Beginning in the late 1960s, in correlation with the civil rights movement, Santa Rita Hall became a focal point of the Chicano Movement, particularly with the incorporation of Chicanos Por La Causa at Santa Rita in April 1969. The Barrio Youth Project was the next movement to come out of Santa Rita, with a $2,000 pledge by Chicanos Por La Causa, an arrangement similar to the Southside Catholic Youth Center's support for the local Feria de las Flores. Valle del Sol was the last organization to come out of Santa Rita, catalyzed by a meeting held on December 3, 1970. These organizations organized the boycott against the Phoenix Union High School District from October 9 - November 2, 1970, with 50 percent of student participation, which led to systemic changes to end the discrimination of Mexican-Americans within the local school system.

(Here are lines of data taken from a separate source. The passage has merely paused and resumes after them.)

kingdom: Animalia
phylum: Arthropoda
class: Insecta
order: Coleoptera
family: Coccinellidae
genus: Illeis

Just 18 months after the Phoenix Union High School District boycott, Santa Rita became the center of national attention because of Cesar Chavez's 24-Day Fast for Justice in 1972. The fast was initiated due to the Arizona Legislature's House Bill 2134, which restricted the formation of bargaining units for collective bargaining. Many national figures traveled to Santa Rita in support of Chavez, such as Democratic Presidential Candidate George McGovern, Joan Baez, Coretta Scott King, and Joe and Michael Kennedy, sons of Democratic Presidential Candidate Robert F. Kennedy, who was assassinated later that evening.

Today, Santa Rita is owned by Chicanos Por La Causa, and the center is used for special meetings and events.